# [ENUNCIADO]
Copia tal cual, sin cambiar nada, el fragmento del texto sobre el Delegado que va de "Ni Líder —aunque" a "de la república.".

EL DELEGADO
- Will Lukas
- 23 nov 2021
- 4 Min. de lectura

✍ Mario Ramírez 🎨 Amílkar Feria Flores
El Delegado no es el delegado de mi circunscripción, aunque en incontables ocasiones he deambulado por su barrio, de calles largas que van a dar al mar. Si bien nació allí, en La Habana, este representante de nuestra raza delegó igualmente en nombre de otros países y se hizo querer por los buenos y temer por los malos donde quiera que estuvo. No fue, por su físico, como esos delegados de hoy a los que un spot televisivo nos presenta con el sugestivo “así son”; ni mucho menos fue, por su carácter, elegido para ese puesto de la historia por el dedo endiosado de un tirano, pues combatir al tirano fue la promesa que circundó su dedo desde muy joven.
Ni Líder —aunque lo era por naturaleza— ni Presidente —a pesar de que más tarde el pueblo lo llamaría así—, el Delegado del Partido Revolucionario Cubano (PRC), José Julián Martí Pérez, fue electo en 1892 por mayoría absoluta entre los votos de 34 asociaciones y clubes repartidos de New York a Puerto Rico, pasando por Jamaica. Delegado, búsquelo bien si la palabra ha perdido significado para usted, quiere decir representante, encargado, apoderado, subalterno, ejecutor; y todo eso encarnaba Martí en la tarea de guiar a los cubanos hacia la libertad. Era pues, el obrero con la carga más pesada en la construcción de la república.

# [MATERIAL PROPORCIONADO]
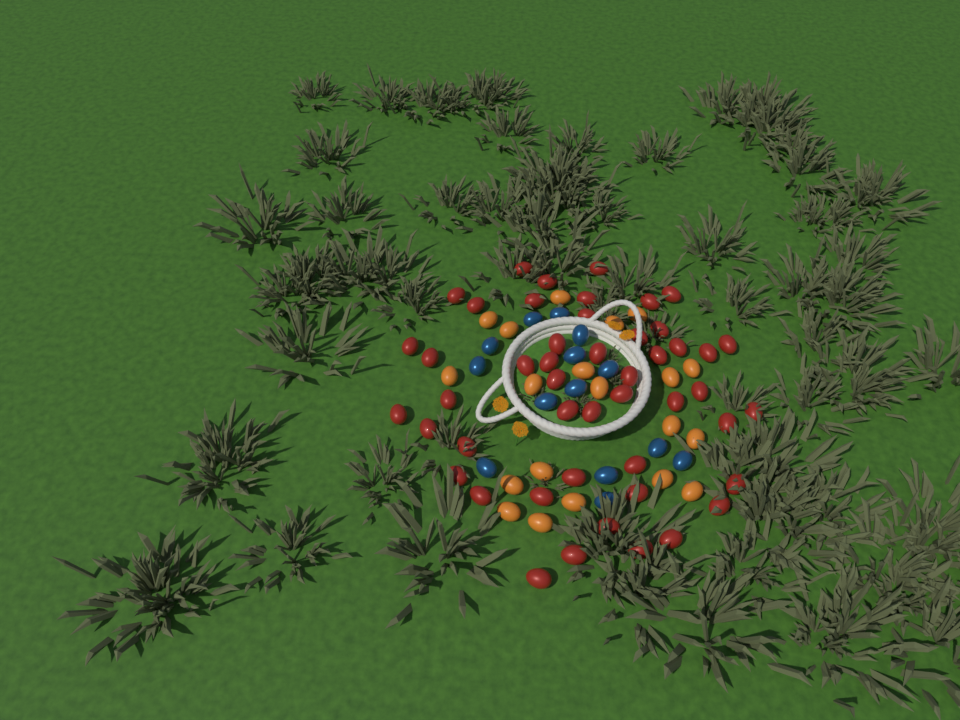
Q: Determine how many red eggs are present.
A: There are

# [RESPUESTA CORRECTA]
Ni Líder —aunque lo era por naturaleza— ni Presidente —a pesar de que más tarde el pueblo lo llamaría así—, el Delegado del Partido Revolucionario Cubano (PRC), José Julián Martí Pérez, fue electo en 1892 por mayoría absoluta entre los votos de 34 asociaciones y clubes repartidos de New York a Puerto Rico, pasando por Jamaica. Delegado, búsquelo bien si la palabra ha perdido significado para usted, quiere decir representante, encargado, apoderado, subalterno, ejecutor; y todo eso encarnaba Martí en la tarea de guiar a los cubanos hacia la libertad. Era pues, el obrero con la carga más pesada en la construcción de la república.